Leslie Kish, an authority on scientific population sampling who
predicted President Harry S. Truman's upset victory over Thomas E.
Dewey in 1948, died on Oct. 7 in a hospital in Ann Arbor, Mich. He
was 90 and lived in Ann Arbor.

 Professor Kish and the influence of his teachings "fundamentally
changed how the world collects information about itself," said
Robert M. Groves, a professor of survey methodology at the
Universities of Michigan and Maryland, and a former student of
Professor Kish, who taught at the University of Michigan. 

 Professor Kish developed sampling methods that are employed now in
censuses as well as in political surveys and polls. The basic task
of sampling is to draw a representative sample from a universe of
possible observations.

 "He took a set of theoretical developments in statistics that
occurred in the late 1930's and translated them to applications in
hundreds of social science research projects throughout the world,"
Professor Groves said.

 Another former student, Martin R. Frankel, a professor of
statistics and computer information systems at Baruch College of
the City University of New York, said Professor Kish had found
applications for the new ideas in statistics "in fields where
surveys were emerging as a way of looking at things." As examples
he mentioned economic behavior surveys and a study of the use of
health insurance.

 In the 1930's most pollsters used quota sampling, in which
interviewers are asked to find and question certain numbers of
people who match various profiles. But a small group of American
statisticians was beginning to use probability sampling, in which
interviewees are chosen by a random process outside the
interviewer's control. By the 1940's there was debate on which
method should become the standard.

 Professor Kish was instrumental in getting probability sampling
recognized, at Michigan and elsewhere, as the type of sampling to
be used in surveys involving human behavior.

 The value of the probability sampling methods that Professor Kish
worked out was shown in the 1948 presidential election. 

 He and colleagues at Michigan carried out a probability sample of
fewer than 1,000 American households.
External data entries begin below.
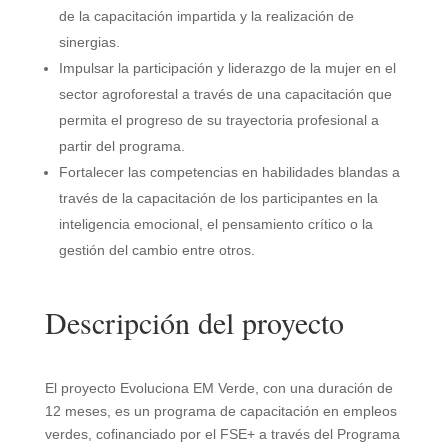
de la capacitación impartida y la realización de
sinergias.
Impulsar la participación y liderazgo de la mujer en el
sector agroforestal a través de una capacitación que
permita el progreso de su trayectoria profesional a
partir del programa.
Fortalecer las competencias en habilidades blandas a
través de la capacitación de los participantes en la
inteligencia emocional, el pensamiento crítico o la
gestión del cambio entre otros.
Descripción del proyecto
El proyecto Evoluciona EM Verde, con una duración de
12 meses, es un programa de capacitación en empleos
verdes, cofinanciado por el FSE+ a través del Programa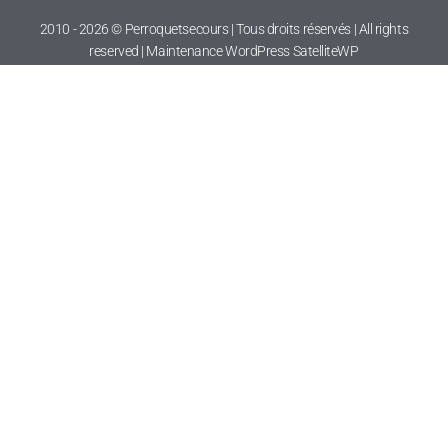
2010 - 2026 © Perroquetsecours | Tous droits réservés | All rights
reserved | Maintenance WordPress
SatelliteWP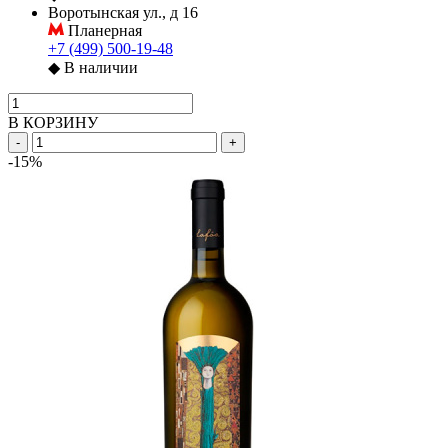
Воротынская ул., д 16
Планерная
+7 (499) 500-19-48
◆
В наличии
В КОРЗИНУ
-
+
-15%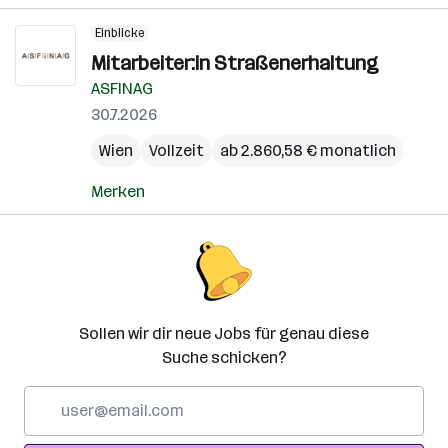
Einblicke
Mitarbeiter:in Straßenerhaltung
ASFINAG
30.7.2026
Wien
Vollzeit
ab 2.860,58 € monatlich
Merken
Sollen wir dir neue Jobs für genau diese
Suche schicken?
E-
Mail-
Adresse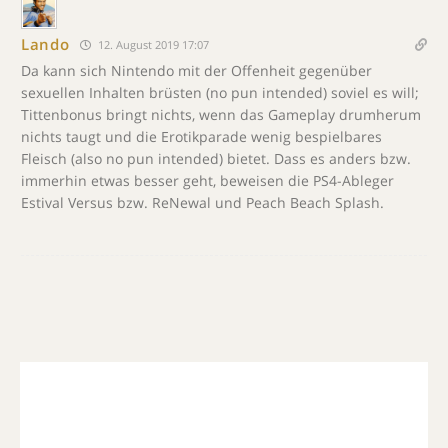
Lando
12. August 2019 17:07
Da kann sich Nintendo mit der Offenheit gegenüber
sexuellen Inhalten brüsten (no pun intended) soviel es will;
Tittenbonus bringt nichts, wenn das Gameplay drumherum
nichts taugt und die Erotikparade wenig bespielbares
Fleisch (also no pun intended) bietet. Dass es anders bzw.
immerhin etwas besser geht, beweisen die PS4-Ableger
Estival Versus bzw. ReNewal und Peach Beach Splash.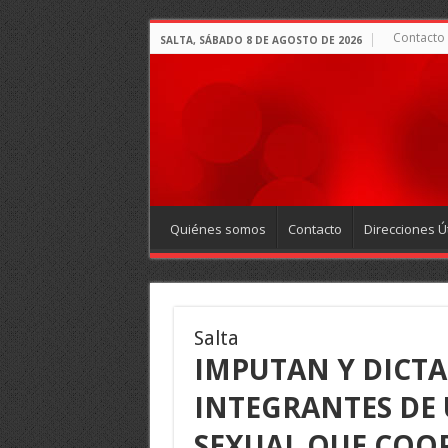
Contacto
SALTA, SÁBADO 8 DE AGOSTO DE 2026
Quiénes somos
Contacto
Direcciones Út
Salta
IMPUTAN Y DICTA
INTEGRANTES DE 
SEXUAL QUE COO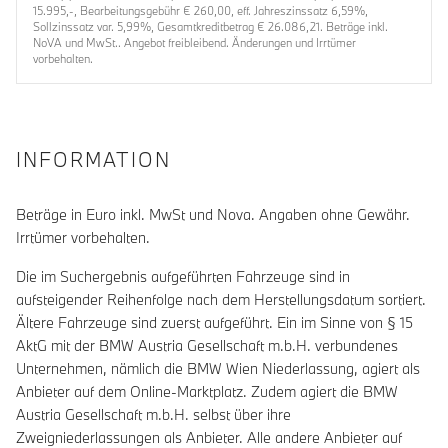
15.995,-, Bearbeitungsgebühr € 260,00, eff. Jahreszinssatz 6,59%,
Sollzinssatz var. 5,99%, Gesamtkreditbetrag € 26.086,21. Beträge inkl.
NoVA und MwSt.. Angebot freibleibend. Änderungen und Irrtümer
vorbehalten.
INFORMATION
Beträge in Euro inkl. MwSt und Nova. Angaben ohne Gewähr.
Irrtümer vorbehalten.
Die im Suchergebnis aufgeführten Fahrzeuge sind in
aufsteigender Reihenfolge nach dem Herstellungsdatum sortiert.
Ältere Fahrzeuge sind zuerst aufgeführt. Ein im Sinne von § 15
AktG mit der BMW Austria Gesellschaft m.b.H. verbundenes
Unternehmen, nämlich die BMW Wien Niederlassung, agiert als
Anbieter auf dem Online-Marktplatz. Zudem agiert die BMW
Austria Gesellschaft m.b.H. selbst über ihre
Zweigniederlassungen als Anbieter. Alle andere Anbieter auf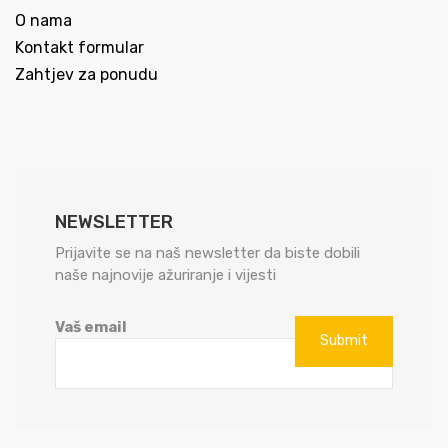
O nama
Kontakt formular
Zahtjev za ponudu
NEWSLETTER
Prijavite se na naš newsletter da biste dobili
naše najnovije ažuriranje i vijesti
Vaš email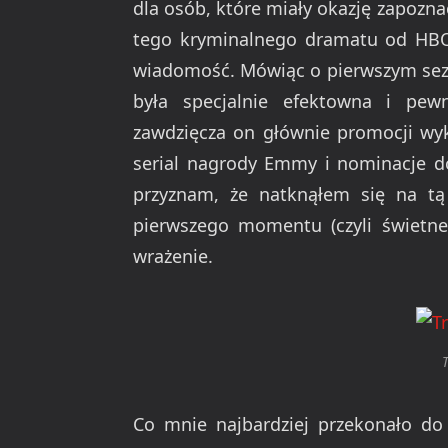
dla osób, które miały okazję zapozn
tego kryminalnego dramatu od HBO 
wiadomość. Mówiąc o pierwszym sezon
była specjalnie efektowna i pew
zawdzięcza on głównie promocji wy
serial nagrody Emmy i nominacje d
przyznam, że natknąłem się na tą
pierwszego momentu (czyli świetneg
wrażenie.
T
Co mnie najbardziej przekonało do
At the time, news media and
commercial polls were saying that Dewey would win easily. But the
Michigan sample indicated that Truman was slightly ahead.

 Truman won. Probability sampling is now the accepted method of
scientific sampling. 

 Professor Kish was also an early advocate of rolling samples. That
is, the repeated use of separate sample surveys   a different
sample each time   at regular intervals, that cumulate into very
large studies. That technique is is just beginning to be used in
the United States. 

 In addition, Professor Kish wrote "Survey Sampling" (1965, Wiley),
which is still in print and widely used.

 He was on the Michigan faculty from 1951 until his formal
retirement, as a professor of sociology, in 1981. He was a
co-founder in 1947 of the Institute for Social Research at the
university.

 Professor Kish was born in Poprad in what is now Slovakia. He came
to the United States with his family in 1926, settled in the Bronx
and went on to receive a bachelor's degree from the City College of
New York and a master's degree and his doctorate, both from
Michigan.

 In 1937 he joined the International Brigade to fight Franco in the
Spanish Civil War. He saw action in a Hungarian battalion was
wounded and returned to the United States in 1939.

 He is survived by his wife, the former Rhea Kuleske; two
daughters, Carla Kish of Silver Spring, Md., and Andrea Kish of St.
Paul; and a sister, Magda Bondy of White Plains.